Ostensibly, there is nothing funny about the fact that a group of grown men who have behaved appallingly to the women in their lives are completely unable and unwilling to proffer up an apology. But, if you frame it just right, if you poke fun in just the right places, there are some laughs to be had. And that’s exactly what the Celebrity Perv Apology Generator does.
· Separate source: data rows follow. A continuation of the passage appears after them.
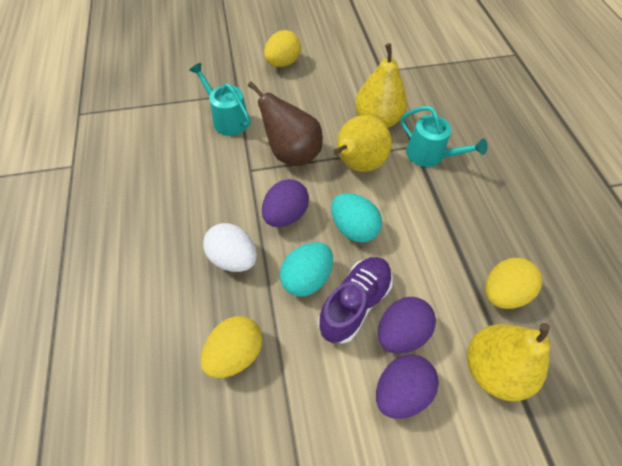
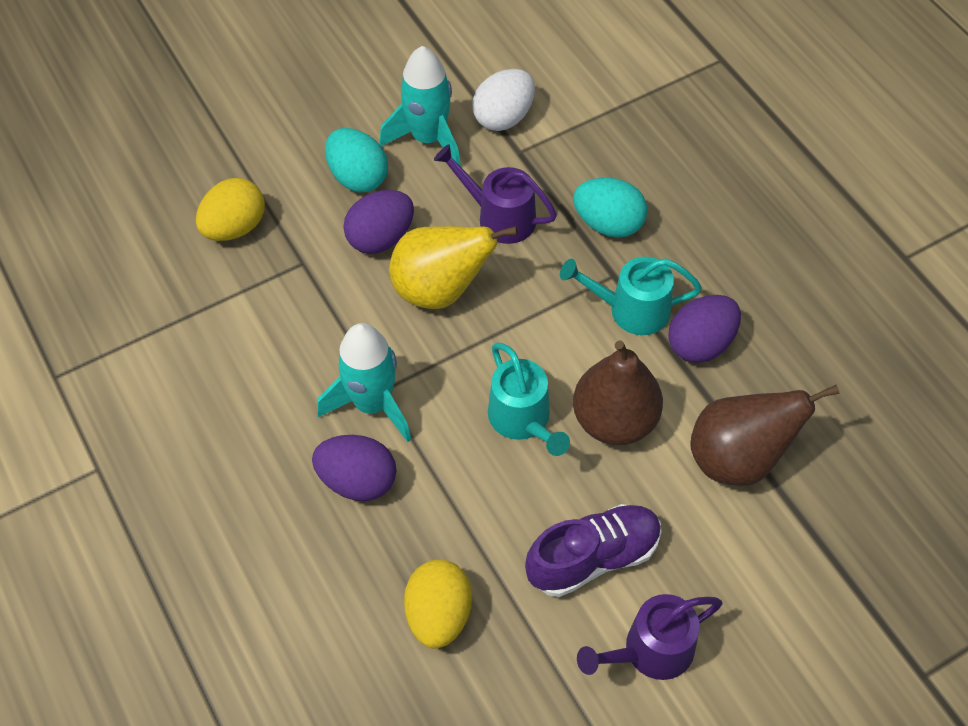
brown pear: [248,81,323,166] = 1 -> [573,340,663,445] [690,385,839,486] = 2
purple watering can: none = 0 -> [434,144,557,244] [577,594,722,680] = 2
turquoise rocket: none = 0 -> [317,323,411,442] [379,46,461,167] = 2
yellow egg: [201,316,262,378] [264,30,301,67] [485,258,542,309] = 3 -> [196,178,265,241] [404,560,472,649] = 2
yellow pear: [333,115,392,172] [355,43,407,128] [467,323,550,401] = 3 -> [389,226,518,309] = 1

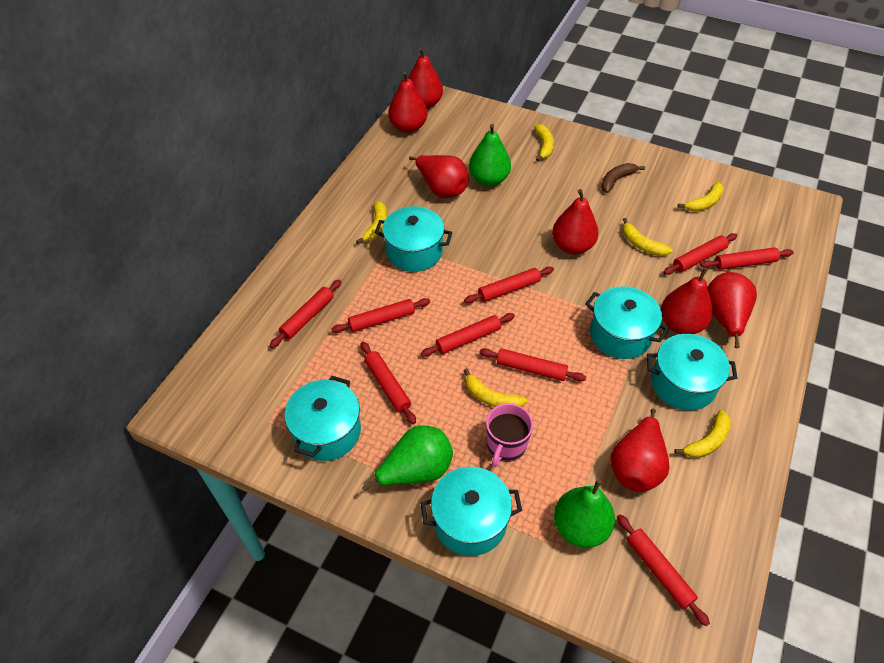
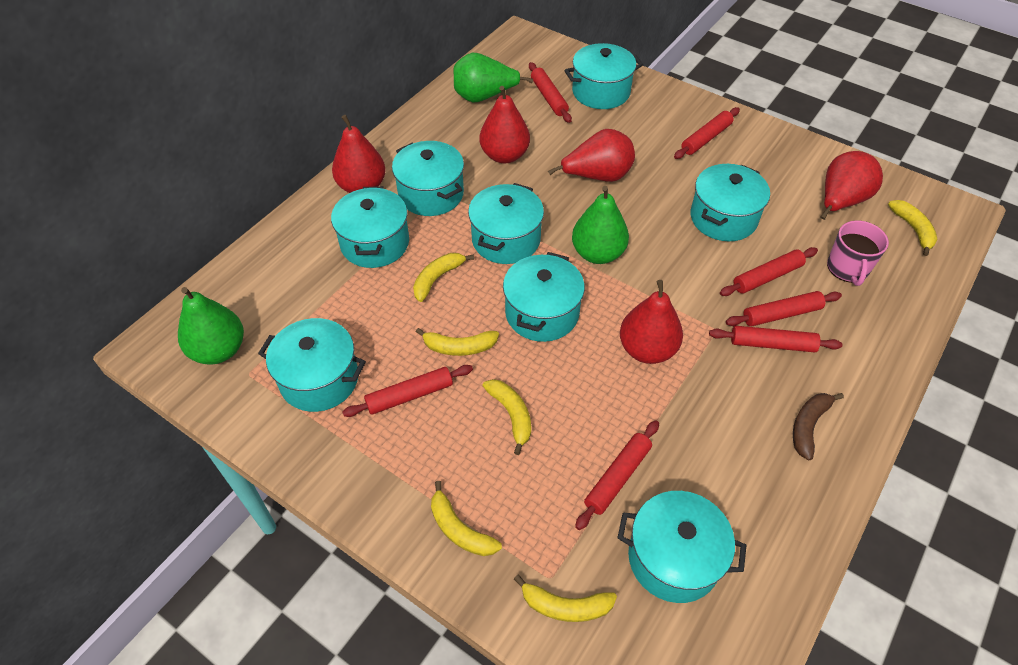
red pear: [388,71,428,133] [408,47,443,109] [409,155,469,198] [552,189,598,254] [610,409,670,492] [661,267,713,334] [707,272,757,348] = 7 -> [332,115,386,193] [480,86,530,163] [548,129,635,182] [620,280,683,364] [820,151,883,220] = 5
red rolling pin: [270,279,341,348] [331,298,430,333] [361,341,416,424] [421,313,515,357] [464,267,554,304] [479,348,586,381] [617,514,710,626] [663,233,737,275] [700,247,794,270] = 9 -> [342,365,473,417] [529,62,572,123] [575,420,659,530] [674,107,740,159] [709,326,843,352] [720,247,818,296] [726,291,842,327] = 7
turquoise pot: [285,376,361,461] [375,206,453,272] [421,467,522,556] [585,286,669,359] [647,334,737,410] = 5 -> [258,318,366,412] [331,186,409,268] [392,141,464,216] [468,183,544,264] [503,252,585,342] [564,43,643,109] [617,491,747,603] [690,164,770,241] = 8

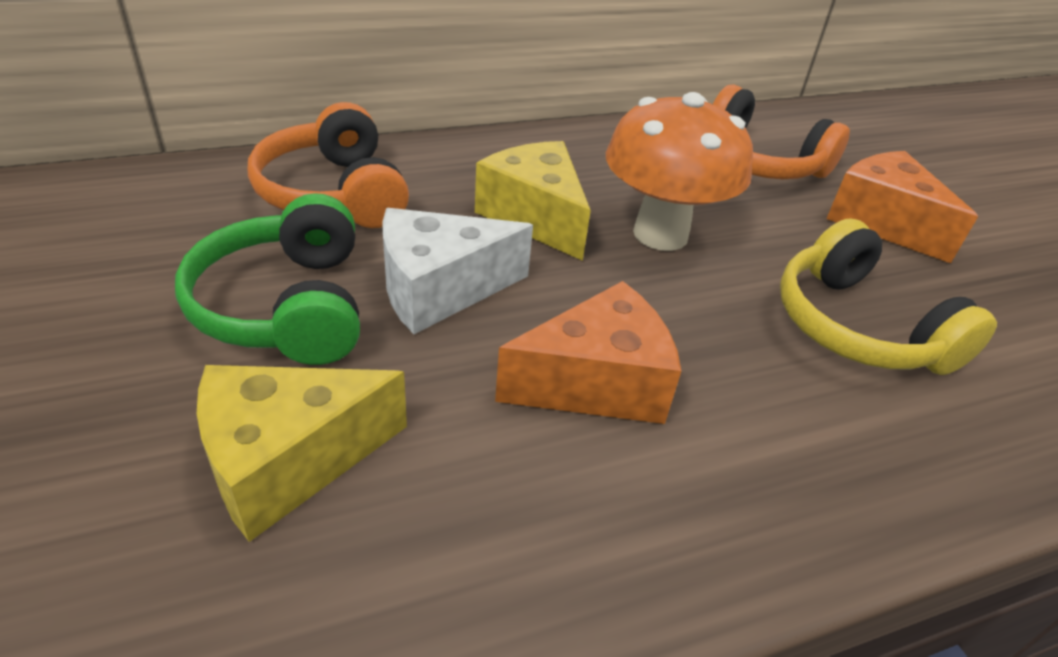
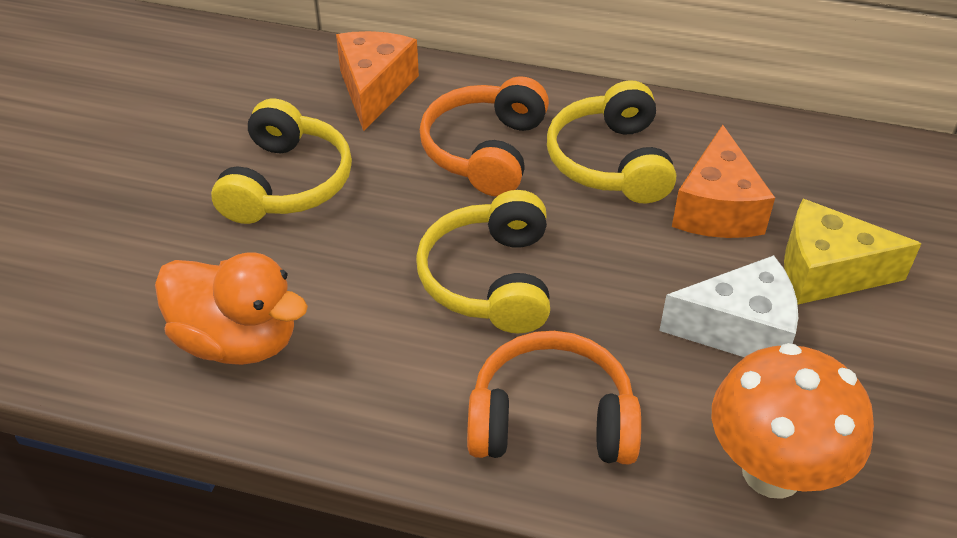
green headphones: [175,193,360,365] = 1 -> none = 0
orange duck: none = 0 -> [155,252,308,365] = 1
yellow cheese: [197,365,407,542] [475,141,591,261] = 2 -> [784,199,922,304] = 1
yellow headphones: [780,218,997,375] = 1 -> [211,99,352,224] [416,190,550,333] [547,80,676,203] = 3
It makes fun of the men who have been accused of these heinous acts, these men – some of whom are heralded as 'creative geniuses' – who can’t think of a single original or authentic thing to say

It makes fun of the men who have been accused of these heinous acts, these men – some of whom are heralded as “creative geniuses” – who can’t think of a single original or authentic thing to say. Instead, they lean on clichés and empty tropes. Eager to frame their actions within the context of a man who has, at least once, had a perfectly pleasant interaction with a woman, they use phrases like, “As the father of daughters…” or “As a male feminist…”. They dismiss their actions as “locker-room talk” or a nasty side-effect of the fact they “grew up in a different era”. They never, ever actually say sorry. Because to say, “I’m sorry,” would be to admit guilt and they still have careers to recuperate and award ceremonies to host.

While all the automatically generated apologies are brilliant, this one might be the best:

“As a male feminist, I feel tremendously guilty now that the things I did have been made public. I imagined that any woman would have been thrilled to see a tiny penis peeking out from below my pasty, middle-aged paunch like the head of a geriatric albino turtle moments from death, and of course now I realize my behavior was wrong. In conclusion, I will get the help I so desperately need because this isn’t actually my fault, I have a problem so I’m not responsible for my actions.”

As Vox pointed out, while the site is undeniably hilarious, it is also making an important point about what it truly means to apologise. Last week, my colleague Sali Hughes wrote about the rise of the nonpology. Increasingly, apologies have become a way of dodging blame, rather than actually taking the time to publicly say, “I’m sorry.” If you’re one of the seemingly countless men out there who have been treating women like trash, the message here is clear: rather than just thinking about the best way to minimise the damage your own heinous actions will have on your career, take some time to think about the people you hurt, the pain they’ve suffered, the secrets they’ve kept – and then apologise. Properly.